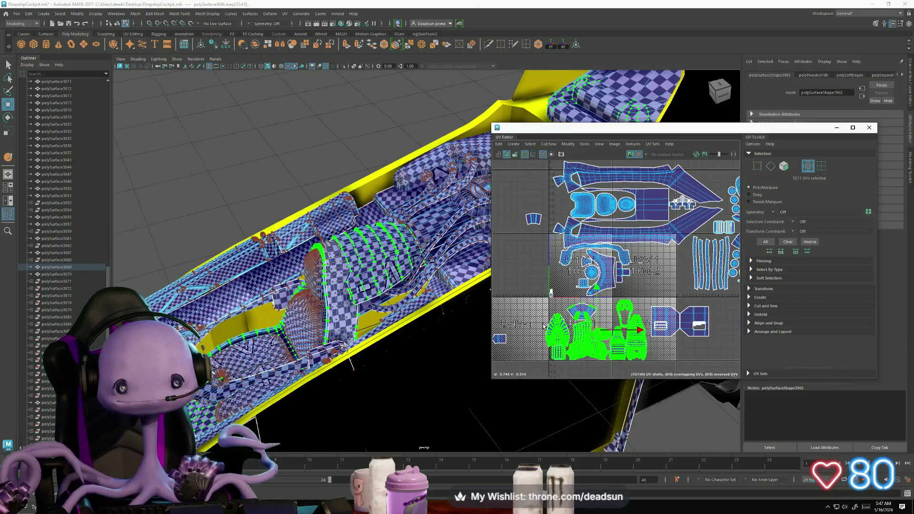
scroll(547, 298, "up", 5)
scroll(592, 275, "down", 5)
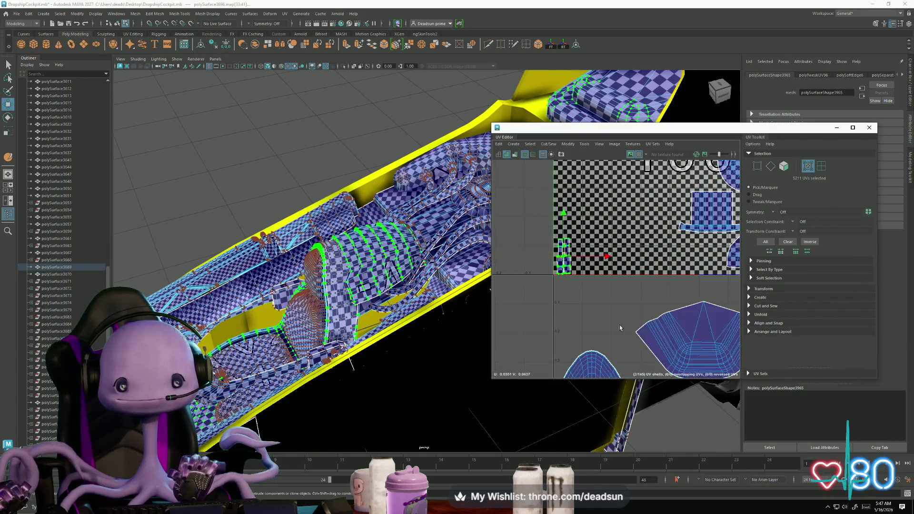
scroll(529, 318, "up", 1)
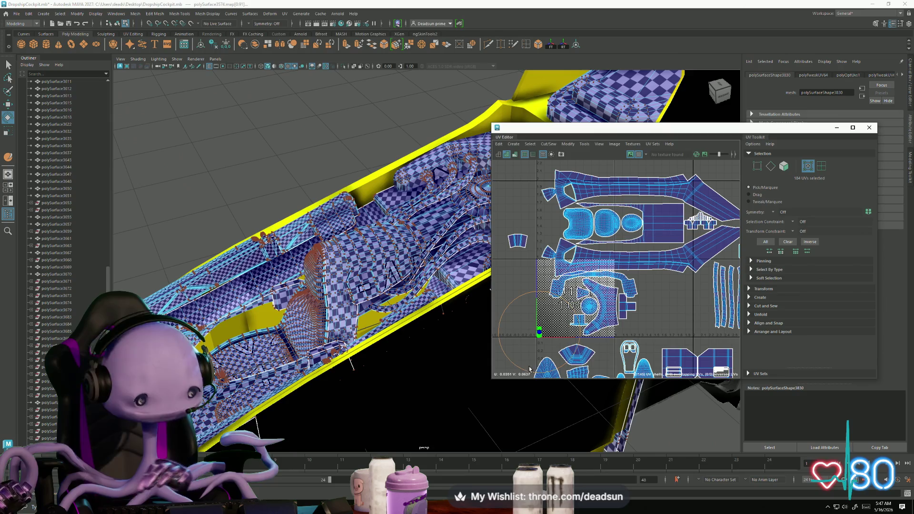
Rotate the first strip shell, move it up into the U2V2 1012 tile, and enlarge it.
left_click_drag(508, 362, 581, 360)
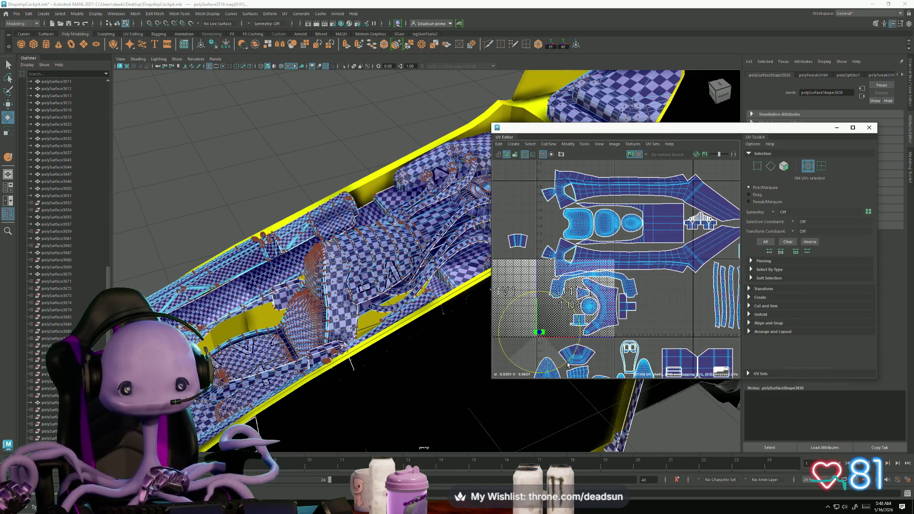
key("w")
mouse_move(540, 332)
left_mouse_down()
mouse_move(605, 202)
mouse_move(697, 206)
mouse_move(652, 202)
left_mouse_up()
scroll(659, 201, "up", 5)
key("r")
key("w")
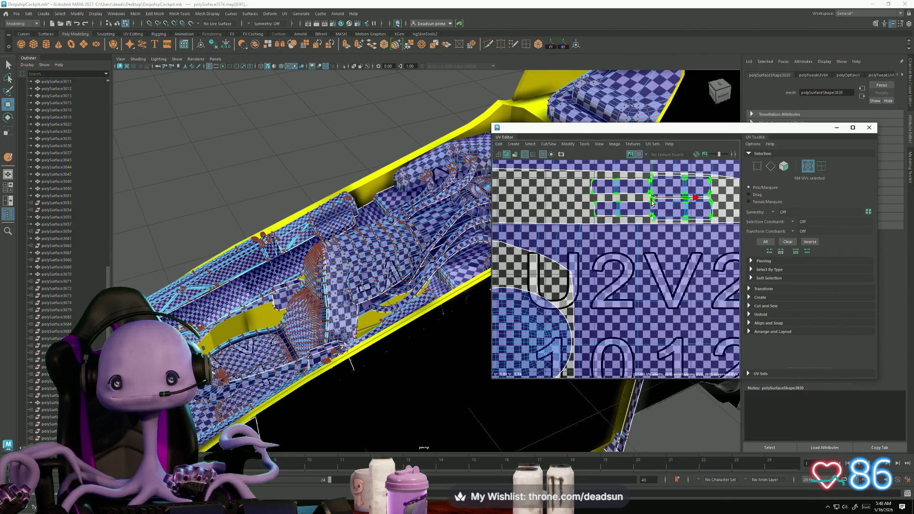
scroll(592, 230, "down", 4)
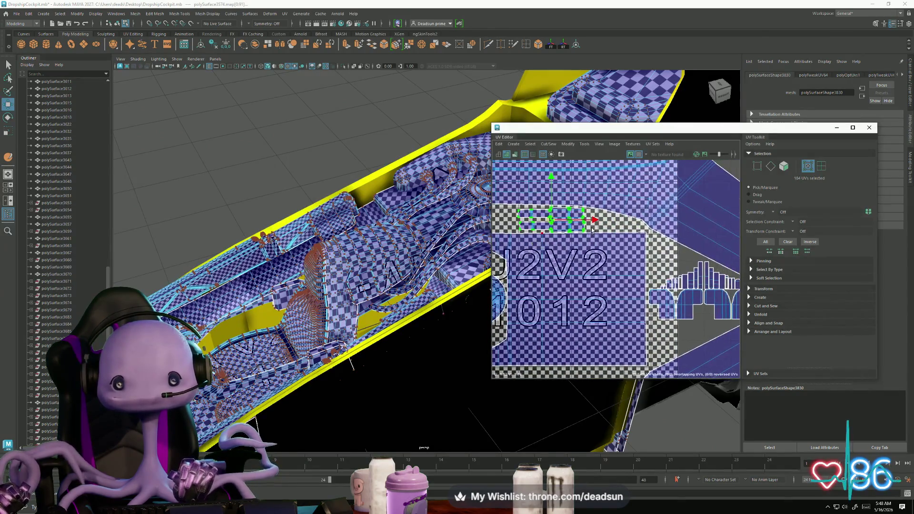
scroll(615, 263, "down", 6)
____
* TASK TO CARRY OUT *
Retype each line above exactly. Leave the images out.

* EXERCISE ANSWER *
scroll(547, 298, "up", 5)
scroll(592, 275, "down", 5)
scroll(529, 318, "up", 1)
Rotate the first strip shell, move it up into the U2V2 1012 tile, and enlarge it.
left_click_drag(508, 362, 581, 360)
key("w")
mouse_move(540, 332)
left_mouse_down()
mouse_move(605, 202)
mouse_move(697, 206)
mouse_move(652, 202)
left_mouse_up()
scroll(659, 201, "up", 5)
key("r")
key("w")
scroll(592, 230, "down", 4)
scroll(615, 263, "down", 6)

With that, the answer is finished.